Wysokie IQ w sieci

  • Józef Muszyński,
  • Leon Erlanger,

Mniejsi dostawcy - specjalizowany osprzęt

Giganci na rynku sieciowym nie są jednak jedynymi uczestnikami gry. Mniejsi, działający głównie na rynku przełączników warstw 4-7 do rozkładania obciążeń - m.in. F5, NetScaler, Radware i Redline - oferują produkty oznaczane skrótem ADC (Application-Delivery Controller) lub WOC (WAN Optimization Controller). Wielu z tych dostawców od kilku lat angażuje się w inteligencję aplikacyjną i ma w tym duże osiągnięcia.

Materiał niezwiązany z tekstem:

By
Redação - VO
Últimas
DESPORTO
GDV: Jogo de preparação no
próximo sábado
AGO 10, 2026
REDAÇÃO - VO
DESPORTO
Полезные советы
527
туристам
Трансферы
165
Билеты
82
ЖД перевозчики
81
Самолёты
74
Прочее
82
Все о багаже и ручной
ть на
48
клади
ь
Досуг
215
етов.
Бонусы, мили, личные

Urządzenia ADC są rozmieszczane w centrach danych przed farmami serwerów. Pierwotnie zapewniały rozkładanie obciążenia aplikacyjnego i kontrolę stanu serwerów, ale z biegiem czasu ich możliwości poszerzyły się o przejmowanie zadań specyficznych dla obszaru komunikacji, których uniwersalny system operacyjny nie wykonuje zbyt dobrze. Funkcje odciążające, przypisane ADC, to: zakończenia i przyspieszanie SSL oraz ustawianie i zamykanie TCP. Należą do nich także takie zadania, jak: zapewnianie bezpieczeństwa transakcji, aplikacyjne zapory ogniowe, buforowanie oraz kompresja. Często urządzenia te mogą być dostrajane do optymalizacji wydajności specyficznych aplikacji zaplecza biurowego, takich jak SAP, oraz mogą monitorować i lokalizować problemy indywidualnych transakcji.

Osprzęt F5 ma np. możliwość wyłapywania przychodzących zleceń i jeżeli transakcja ulegnie złamaniu, może identyfikować błędy i wysyłać informacje o nich do administratora serwera, który ma wtedy możliwość powtórzenia transakcji na innym serwerze, bez angażowania strony klienckiej.

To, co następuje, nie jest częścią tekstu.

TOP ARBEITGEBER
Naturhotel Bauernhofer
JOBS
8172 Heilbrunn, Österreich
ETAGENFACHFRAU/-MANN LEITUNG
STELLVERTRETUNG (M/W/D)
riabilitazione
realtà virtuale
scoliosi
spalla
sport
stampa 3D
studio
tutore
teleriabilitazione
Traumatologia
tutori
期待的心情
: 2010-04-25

Innym przykładem są m.in. Expand Networks, Packeteer czy Peribit Networks, sprzedający kontrolery optymalizacji połączeń WAN, umiejscawiane w sieci zarówno w centrali przedsiębiorstwa, jak i zdalnych oddziałach, używające metod kompresji i przyspieszania TCP do zmniejszania opóźnień i innych problemów sieci WAN. Te i inne funkcje zapewniane przez takie rozwiązania mogą być ostatecznie włączone do ADC i routerów oddziałów zamiejscowych.

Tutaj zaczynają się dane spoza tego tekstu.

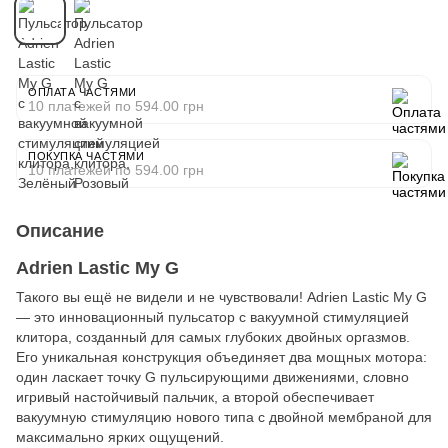
ОПЛАТА ЧАСТЯМИ
10 платежей по 594.00 грн
ПОКУПКА ЧАСТЯМИ
10 платежей по 594.00 грн
Описание
Adrien Lastic My G
Такого вы ещё не видели и не чувствовали! Adrien Lastic My G
— это инновационный пульсатор с вакуумной стимуляцией
клитора, созданный для самых глубоких двойных оргазмов.
Его уникальная конструкция объединяет два мощных мотора:
один ласкает точку G пульсирующими движениями, словно
игривый настойчивый пальчик, а второй обеспечивает
вакуумную стимуляцию нового типа с двойной мембраной для
максимально ярких ощущений.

Kolejna grupa dostawców sprzętu i mikroukładów koncentruje się na obszarze XML i web services, pracując nad włączeniem dzisiaj dostępnego przetwarzania XML do specjalizowanych urządzeń XML - jako przykład można podać rozwiązania firm Reactivity i Sarvega.

Większe ryby zjadają mniejsze

Zakres oferty mniejszych dostawców jest na tyle atrakcyjny, że więksi chętnie nabywają te rozwiązania wraz z całymi firmami. I tak Cisco przejęło firmę FineGround, Juniper firmy Redline Networks i Peribit Networks, a Citrix - NetScaler. Nadal jednak pozostaje wystarczająco dużo miejsca na innowacje wychodzące poza tradycyjne oferty dużych dostawców.

Na dzisiaj nie jest przesądzone, czy inteligencja pozostanie w przełącznikach, czy raczej wydzieli się w postaci dodatkowych, specjalizowanych urządzeń. Pokusa zawarcia tych funkcji w istniejących przełącznikach jest oczywista, ale ich dostawcy mogą mieć kłopoty w starciu z dostawcami specjalizowanych urządzeń.

Już pięć lat temu przepowiadano upadek firmy Packeteer, ponieważ Cisco zaczęło uwzględniać w swoich rozwiązaniach większość oferowanych przez nią funkcji. Nie sprawdziło się to jednak. Zmiany w aplikacjach są szybkie i niszowe firmy są bardziej elastyczne w nadążaniu za nimi.

W opinii Gartnera do przełącznika można dołożyć moduł, ale powstaje pytanie, czy kupując zintegrowany produkt uzyskuje się więcej korzyści niż z rozwiązań niezależnych o większej funkcjonalności? Dzisiaj sensownym wydaje się podejście zadaniowe, które rozwiązuje specyficzne problemy użytkownika i rozwój takich inicjatyw, jak HP Adaptative EDGE i Cisco AON. Standardy poziomu aplikacyjnego to kolejne braki w tej układance. Niezależnie jednak od tych problemów inteligentna sieć to tylko kwestia czasu - pociąg już ruszył, nie jest tylko jeszcze znana stacja docelowa.